The coating die includes two distributary channels 2, which are provided in the first direction X.

In some embodiments, the coating die includes a plurality of feed inlets 1, which are communicated with the corresponding first flow channels 21 of the distributary channels 2. Exemplarily, the feed inlets 1 correspond to the distributary channels 2, respectively.

In this embodiment, the coating die 1000 can activate the corresponding feed inlets 1 and the distributary channels 2 as needed, which has good applicability.

In some embodiments, the coating die 1000 further includes a second confluence chamber 5 and a turbulent channel 6. The second confluence chamber 5 is provided between the first confluence chamber 3 and the discharge outlet 4 and communicated with the discharge outlet 4. The turbulent channel 6 communicates the first confluence chamber 3 with the second confluence chamber 5 and is configured to disperse the slurry passing through the turbulent channel 6.

In this embodiment, the turbulent channel 6 can disrupt the slurry flowing out from the first confluence chamber 3 to disperse the slurry and achieve the pressure uniformity of the slurry. The second confluence chamber 5 can collect the slurry passing through the turbulent channel 6 to achieve the effects of the buffering and uniform pressure, so as to allow the slurry to flow out evenly from the discharge outlet 4 and improve the consistency in coating thickness.

In some embodiments, the first confluence chamber 3 and second confluence chamber 5 are provided in a second direction Y, and the first direction X intersects with the second direction Y. The coating die 1000 includes a plurality of blocking columns 61 spaced from one another in the second direction Y, each of the blocking columns 61 includes a plurality of blocking blocks 611 spaced from one another in the first direction X. The plurality of blocking blocks 611 of two adjacent blocking columns 61 are misaligned with each other in the first direction X. The turbulent channel 6 includes a plurality of gaps formed between the plurality of blocking blocks 611 of the plurality of blocking columns 61.

## [Things to do]
(A) Condense the paragraph of the coating die passage that begins "In this embodiment, the turbulent channel 6" into a bulleted list that keeps its main facts.
(B) Supply what comes next in the coating die passage, starting after its final sentence.
The rows have no connection to the coating die passage.

## [Stored data]
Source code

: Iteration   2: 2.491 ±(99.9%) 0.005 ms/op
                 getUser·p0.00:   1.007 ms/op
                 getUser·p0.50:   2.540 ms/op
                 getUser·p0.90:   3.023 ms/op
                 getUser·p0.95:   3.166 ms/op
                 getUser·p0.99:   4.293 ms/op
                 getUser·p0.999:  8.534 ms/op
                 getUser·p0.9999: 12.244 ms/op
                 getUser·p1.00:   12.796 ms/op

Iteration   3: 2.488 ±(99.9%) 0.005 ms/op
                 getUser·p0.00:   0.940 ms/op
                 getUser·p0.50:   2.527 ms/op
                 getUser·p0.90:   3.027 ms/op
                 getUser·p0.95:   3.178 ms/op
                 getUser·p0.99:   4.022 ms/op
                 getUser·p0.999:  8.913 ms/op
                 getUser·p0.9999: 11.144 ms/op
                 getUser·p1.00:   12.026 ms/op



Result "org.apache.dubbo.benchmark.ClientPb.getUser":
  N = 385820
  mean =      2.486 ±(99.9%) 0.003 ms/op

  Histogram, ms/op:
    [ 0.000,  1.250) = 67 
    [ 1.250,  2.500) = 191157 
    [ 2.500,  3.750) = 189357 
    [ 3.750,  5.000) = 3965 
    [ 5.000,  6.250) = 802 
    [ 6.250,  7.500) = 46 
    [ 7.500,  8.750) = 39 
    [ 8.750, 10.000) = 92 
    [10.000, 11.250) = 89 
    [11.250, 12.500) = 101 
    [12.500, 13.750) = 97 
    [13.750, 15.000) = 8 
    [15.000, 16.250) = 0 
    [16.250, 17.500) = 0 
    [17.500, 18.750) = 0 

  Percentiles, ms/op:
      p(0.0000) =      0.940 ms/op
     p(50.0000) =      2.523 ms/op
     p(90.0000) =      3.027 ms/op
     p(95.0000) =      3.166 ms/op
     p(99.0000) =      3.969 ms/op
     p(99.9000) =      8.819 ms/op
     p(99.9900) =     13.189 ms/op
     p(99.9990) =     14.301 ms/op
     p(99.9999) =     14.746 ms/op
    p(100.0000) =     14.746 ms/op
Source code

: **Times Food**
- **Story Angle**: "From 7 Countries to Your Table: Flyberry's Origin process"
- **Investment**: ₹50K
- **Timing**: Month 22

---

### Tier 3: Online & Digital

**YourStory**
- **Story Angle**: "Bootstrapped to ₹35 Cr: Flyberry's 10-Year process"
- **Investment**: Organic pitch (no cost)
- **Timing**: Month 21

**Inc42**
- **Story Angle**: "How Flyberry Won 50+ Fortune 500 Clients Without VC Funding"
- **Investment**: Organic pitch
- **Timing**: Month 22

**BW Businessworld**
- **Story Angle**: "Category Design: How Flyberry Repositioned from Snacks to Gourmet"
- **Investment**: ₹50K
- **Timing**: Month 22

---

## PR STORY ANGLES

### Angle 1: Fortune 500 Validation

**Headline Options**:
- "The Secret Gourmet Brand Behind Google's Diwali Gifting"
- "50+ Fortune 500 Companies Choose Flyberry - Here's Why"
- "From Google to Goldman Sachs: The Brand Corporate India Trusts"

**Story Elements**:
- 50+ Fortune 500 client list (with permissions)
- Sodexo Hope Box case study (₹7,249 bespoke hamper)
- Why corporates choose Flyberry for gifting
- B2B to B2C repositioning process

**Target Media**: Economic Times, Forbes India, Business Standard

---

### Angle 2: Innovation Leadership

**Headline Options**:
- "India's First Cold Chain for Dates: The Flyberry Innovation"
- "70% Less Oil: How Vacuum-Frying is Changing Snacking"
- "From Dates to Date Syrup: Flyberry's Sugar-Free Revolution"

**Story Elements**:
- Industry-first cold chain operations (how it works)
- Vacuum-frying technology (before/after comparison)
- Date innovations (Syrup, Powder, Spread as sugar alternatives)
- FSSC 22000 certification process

## [Written responses]
(A)
- Turbulent channel 6 disrupts the slurry leaving first confluence chamber 3, dispersing it and evening out its pressure.
- Second confluence chamber 5 collects the slurry that has passed through turbulent channel 6, buffering it and making its pressure uniform.
- As a result, the slurry flows evenly out of discharge outlet 4, improving consistency in coating thickness.

(B)
The turbulent channel 6 includes gaps between the adjacent blocking columns 61 and the gaps between the adjacent blocking blocks 611 in each of the blocking columns 61.

In this embodiment, due to the plurality of blocking blocks 611 of two adjacent blocking columns 61 being misaligned with each other in the first direction X, in the two adjacent blocking columns 61, the blocking column 61 far from the first confluence chamber 3 may block the slurry passing through the other blocking column 61 near the first confluence chamber 3, thereby changing the flow direction of the slurry and achieving the turbulent flow of the slurry.

In some embodiments, in two adjacent blocking columns 61, the gaps between the adjacent blocking blocks 611 in one blocking column 61 and the blocking blocks 611 of the other adjacent blocking column 61 at least partially overlap with each other in the second direction Y. In some embodiments, the first direction X is perpendicular to the second direction Y.

In some embodiments, the coating die 1000 includes a first die 7, a second die 8 and a gasket 9. The first die 7 and the second die 8 are arranged opposite to each other in a third direction Z, and the gasket 9 is arranged between the first die 7 and the second die 8 to form the discharge outlet 4 between the first die 7 and the second die 8. The feed inlet 1 is arranged in the first die 7 or the second die 8.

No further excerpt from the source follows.